After some thinking, Raymondo decides to offer Lisa a chance to redeem herself by helping him stop Demon from performing the Milk Can act. At the convention, Demon gets trapped inside the milk can and risks being drowned. Lisa tries to step in to save him, but is stopped by Ricky Jay, David Copperfield and Penn & Teller (in their second guest appearance on the show), who reveal they had replaced the fake milk can with a real one so that Demon will be unable to escape as revenge against him for stealing all their well known tricks. After a fight, Raymondo saves him by making a girder fall onto the magicians, and Demon decides to quit magic. At the end, Raymondo and Lisa do their act, with Lisa wowing the audience and Raymondo attempting to get high from inhaling enough ether to see a hallucination of his late wife and former assistant Esther.

==Production==
Martin Landau guest starred as The Great Raymondo. Jack McBrayer was cast as Ewell Freestone. McBrayer recorded his lines in the summer of 2010 with Dan Castellaneta and Yeardley Smith. Magicians David Copperfield, Ricky Jay, and Penn & Teller appeared as themselves.

==Cultural references==
- Cregg Demon Magicfreak is a parody of real illusionist Criss Angel: Mindfreak.
- Milkshake by Kelis plays during Cregg's attempt at the Great Milk Can Escape.
- Ali Rudy Vallée, the musical automaton, is a parody of The Turk.
- The episode follows along the plot of the film Spooky House.

==Reception==
===Ratings===
In its original American broadcast, "The Great Simpsina" was viewed by an estimated 4.996 million households and received a 2.3 rating/7 share among adults between the ages of 18 and 49, marking an eighteen percent drop from the previous episode.

===Critical response===
Eric Hochberger of TV Fanatic gave the episode a rating of 3.8/5.0 stars, writing "From [the opening], The Great Simpsina because [sic] a typical Lisa episode of The Simpsons.

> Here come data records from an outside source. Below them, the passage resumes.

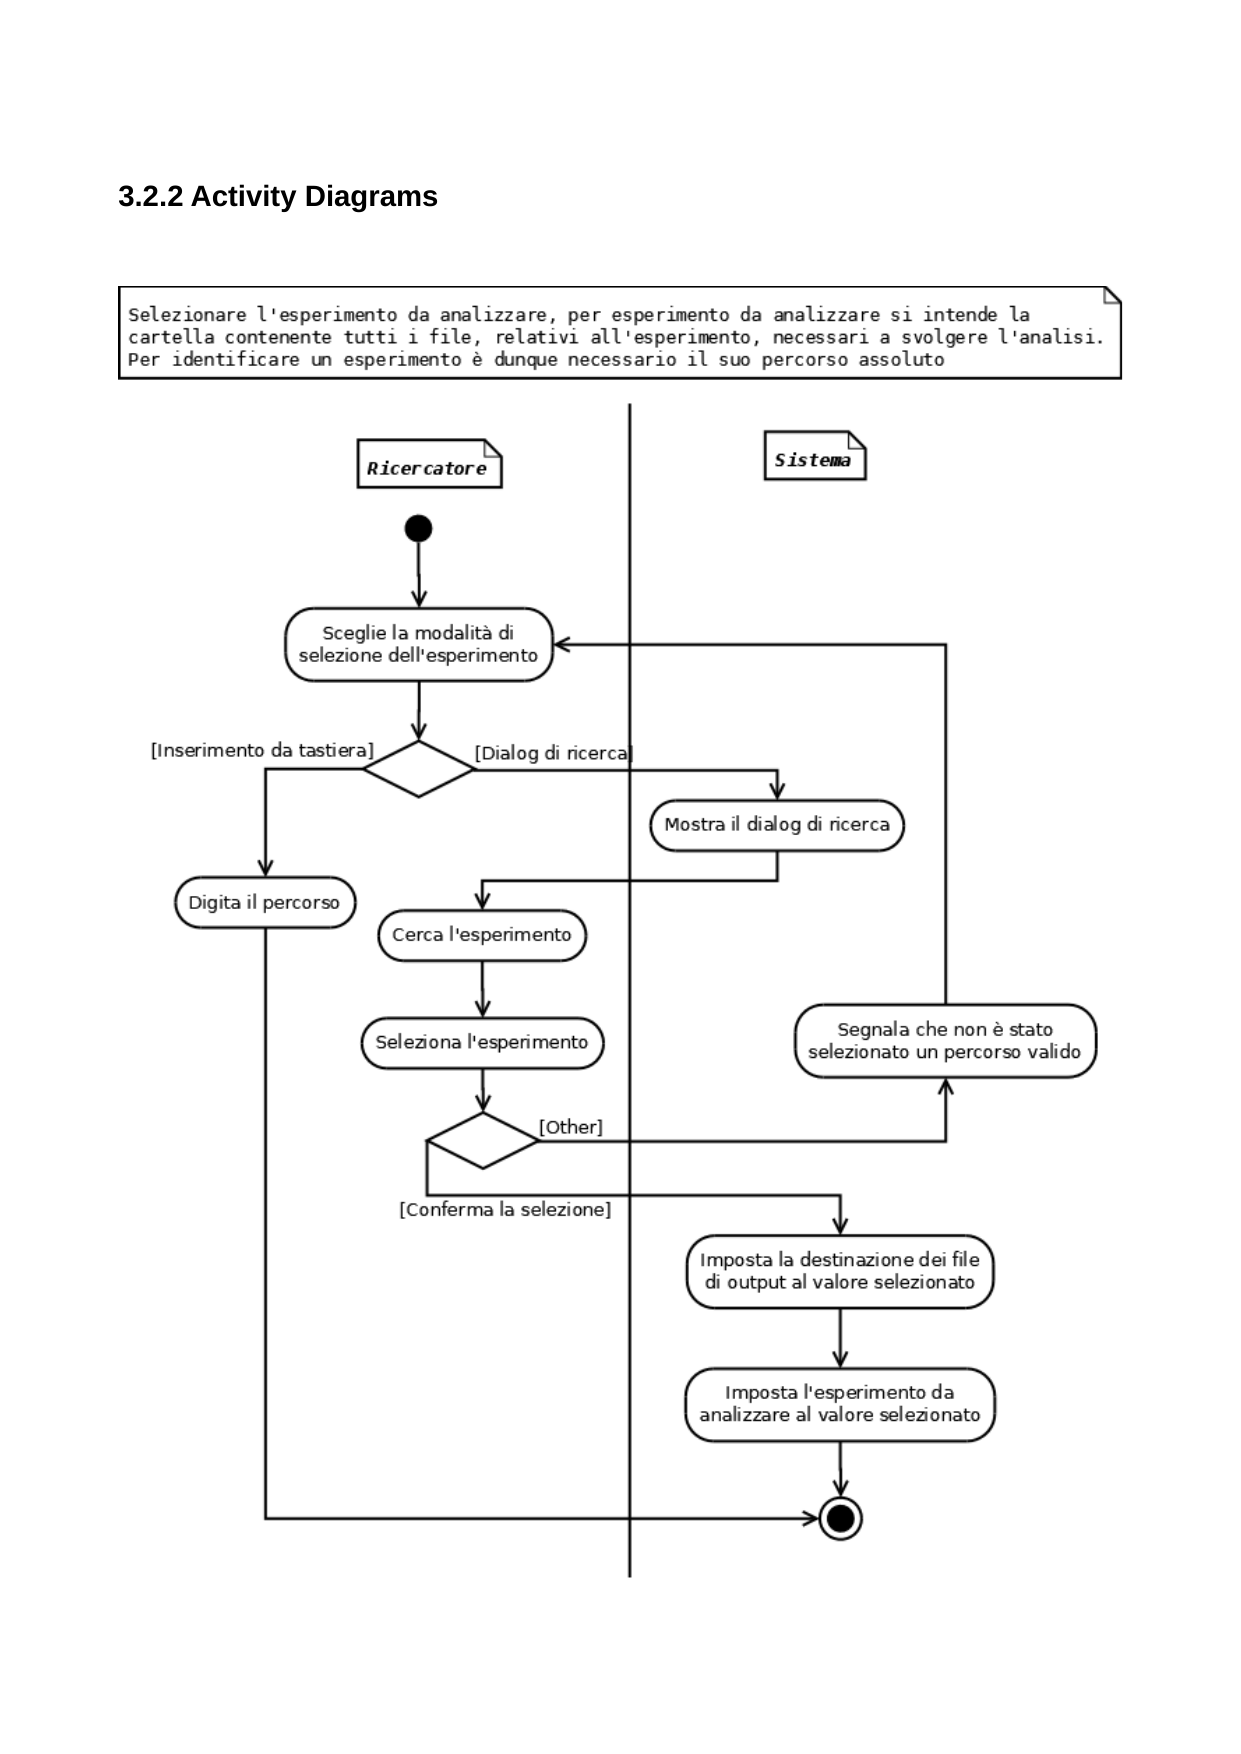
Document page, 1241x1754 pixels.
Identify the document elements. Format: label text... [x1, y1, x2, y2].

picture [118, 286, 1123, 1600]
subtitle 3.2.2 Activity Diagrams [118, 179, 1122, 213]
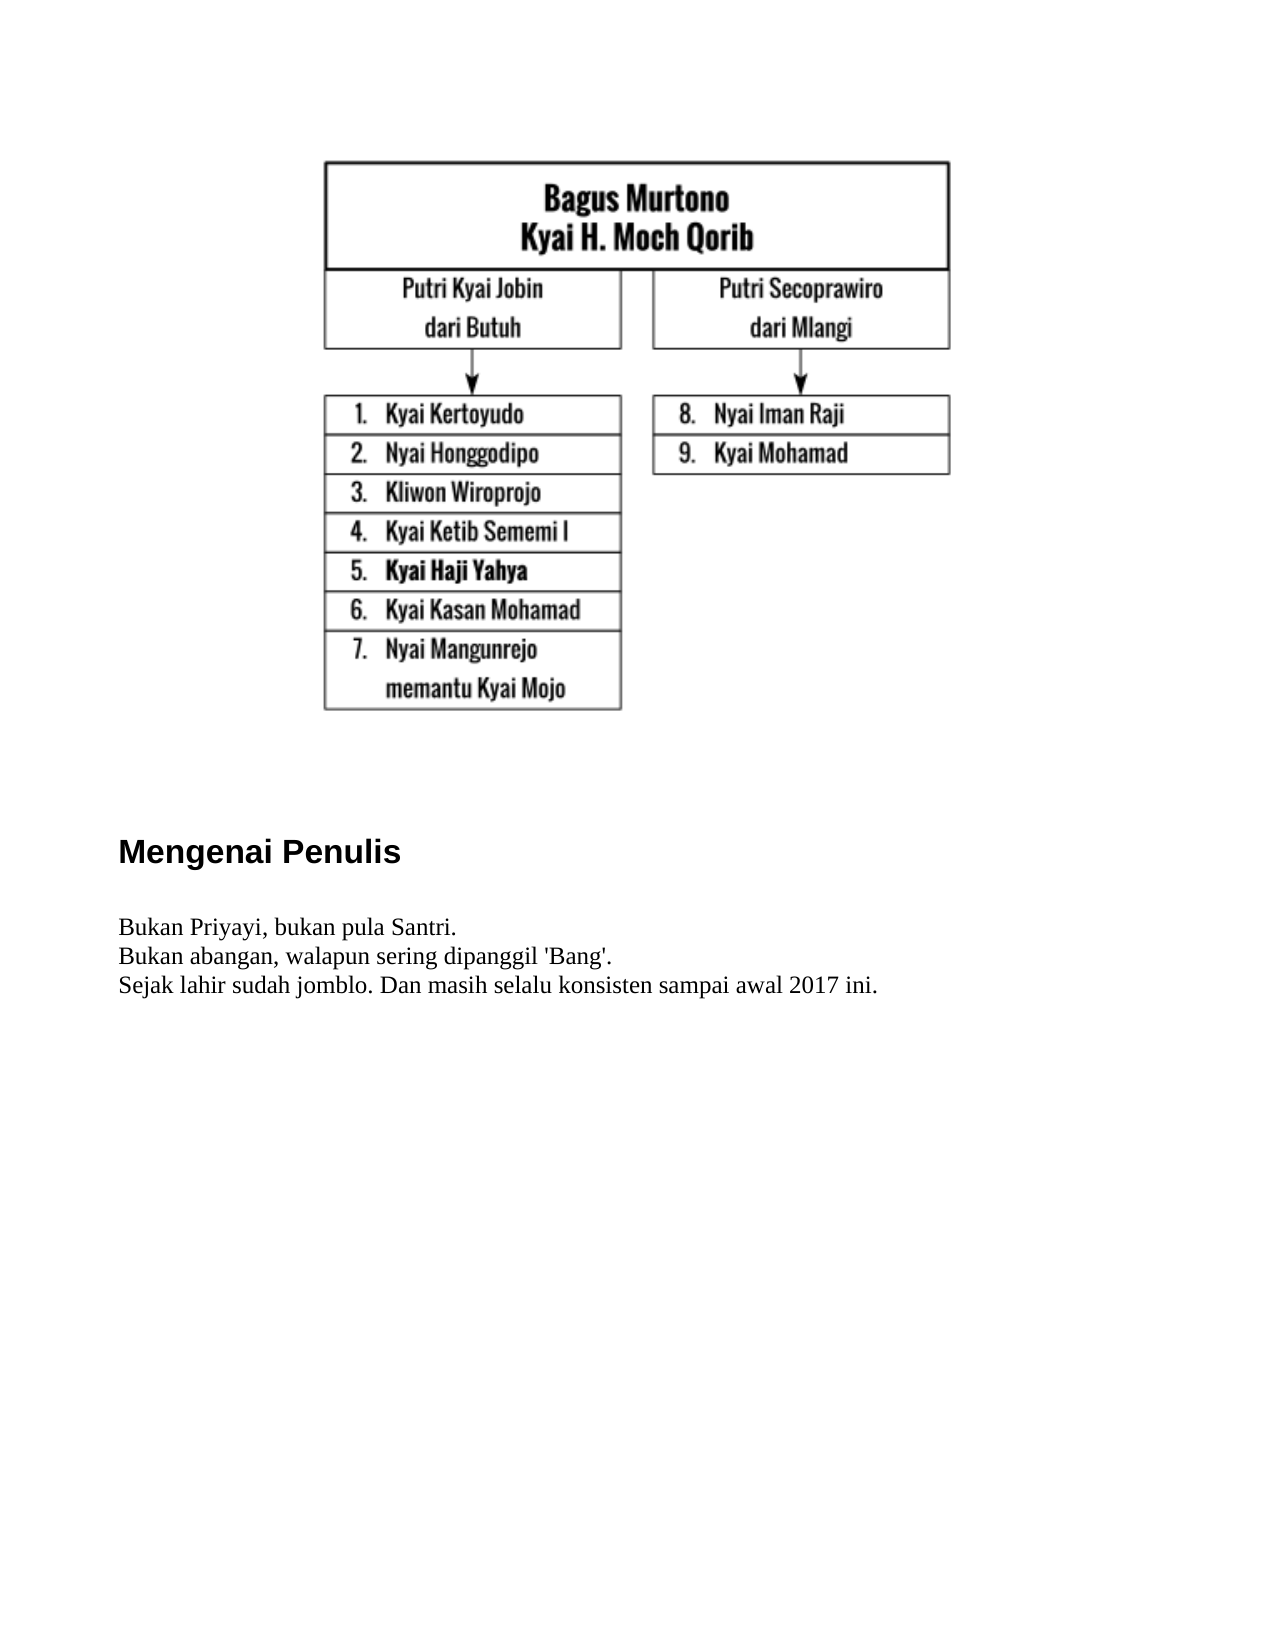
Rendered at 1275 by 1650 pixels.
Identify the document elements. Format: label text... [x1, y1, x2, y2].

picture [309, 146, 966, 726]
text Bukan abangan, walapun sering dipanggil 'Bang'. [118, 941, 1157, 970]
subtitle Mengenai Penulis [118, 832, 1157, 871]
text Bukan Priyayi, bukan pula Santri. [118, 912, 1157, 941]
text Sejak lahir sudah jomblo. Dan masih selalu konsisten sampai awal 2017 ini. [118, 970, 1157, 998]
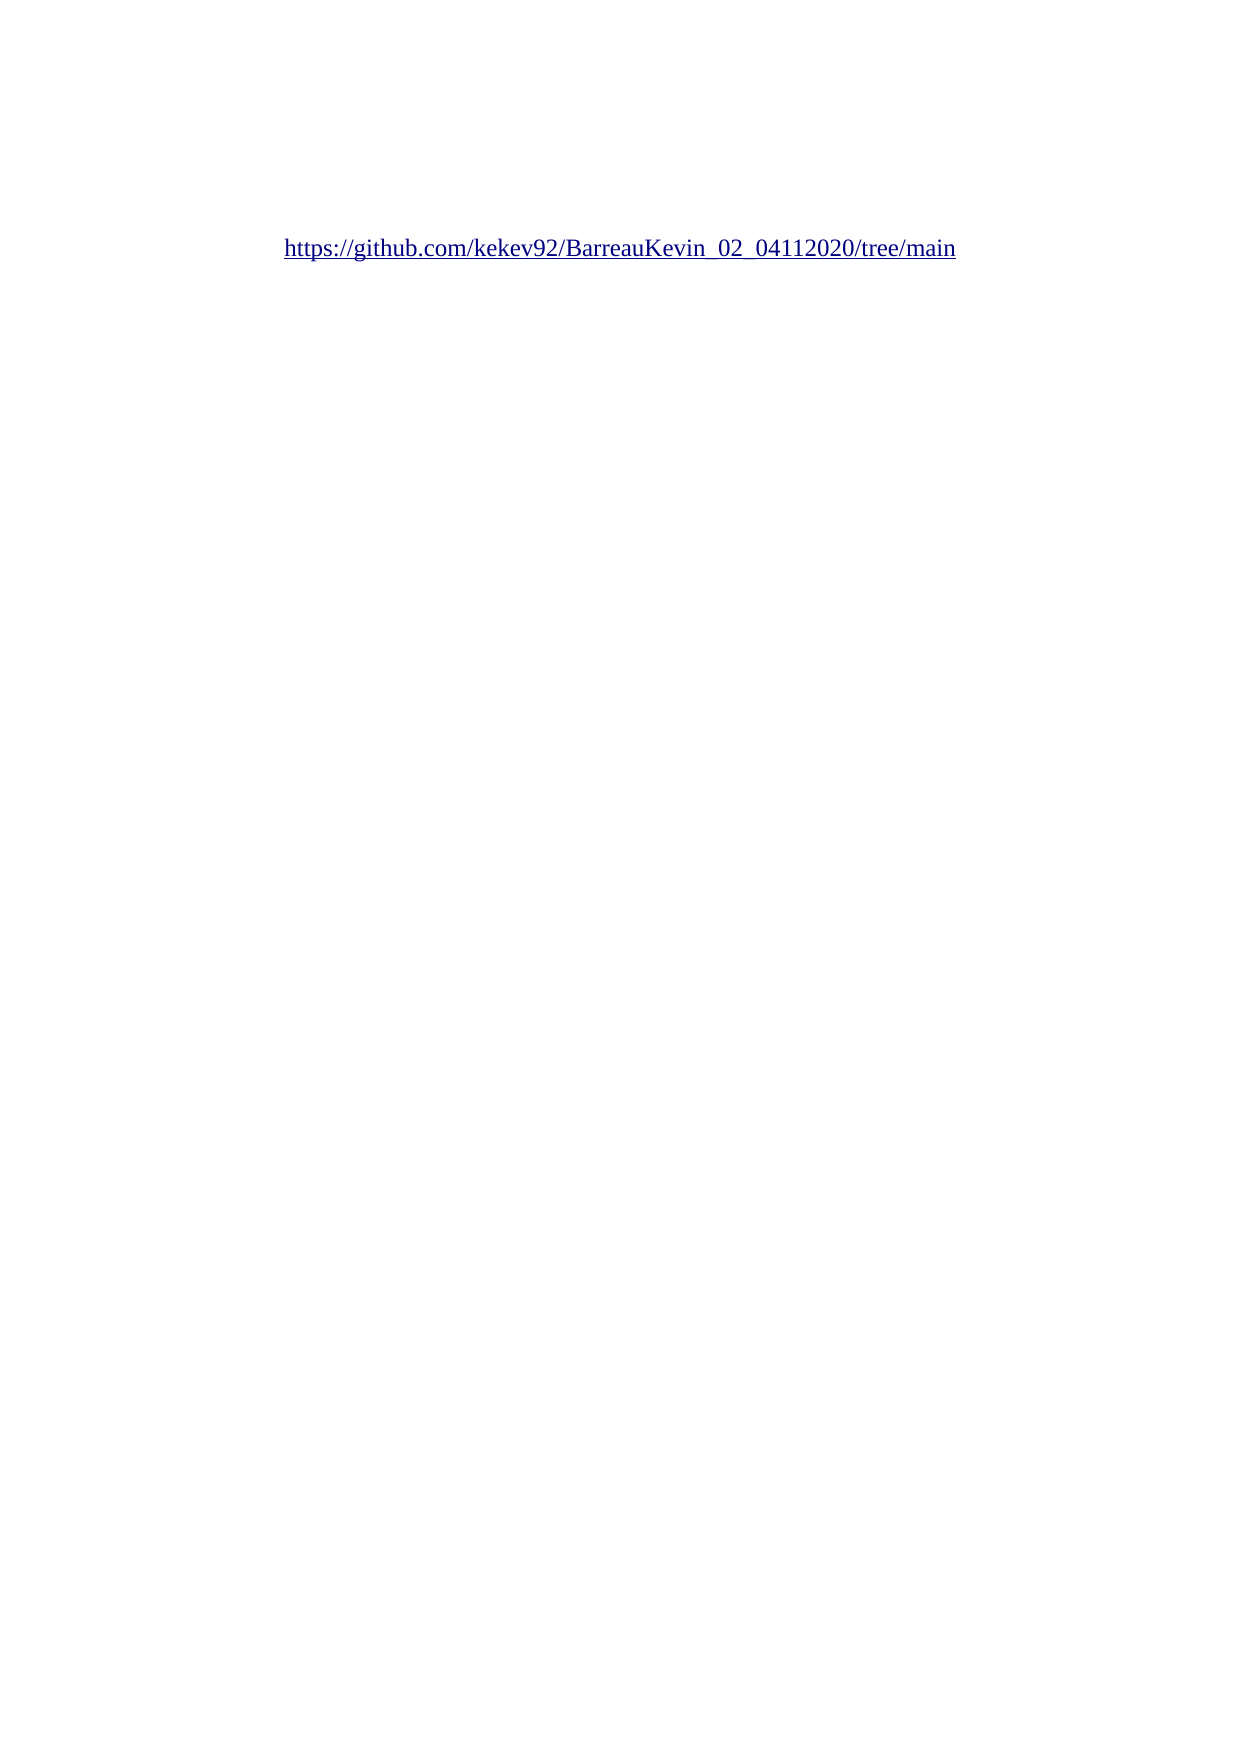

You know you're in for a clever storyline with plenty of heart, but not so much in the humor department...Overall, the episode was entertaining and flowed nicely throughout, but just lacked the funnier moments I've become accustomed to during this strong season".

Rowan Kaiser of The A.V. Club rated "The Great Simpsina" a B−, stating "Tonight's episode was an almost Platonic example of the modern Simpsons trying to recreate the glory years and not quite getting there. It has all the ingredients: a weird, irrelevant opening act, an investigation into a quirky aspect of American culture, and a single new character/guest star altering one of the Simpsons' lives temporarily...the jokes generally landed when they were made, and the ending was surprisingly sweet. It was just unfortunately non-essential".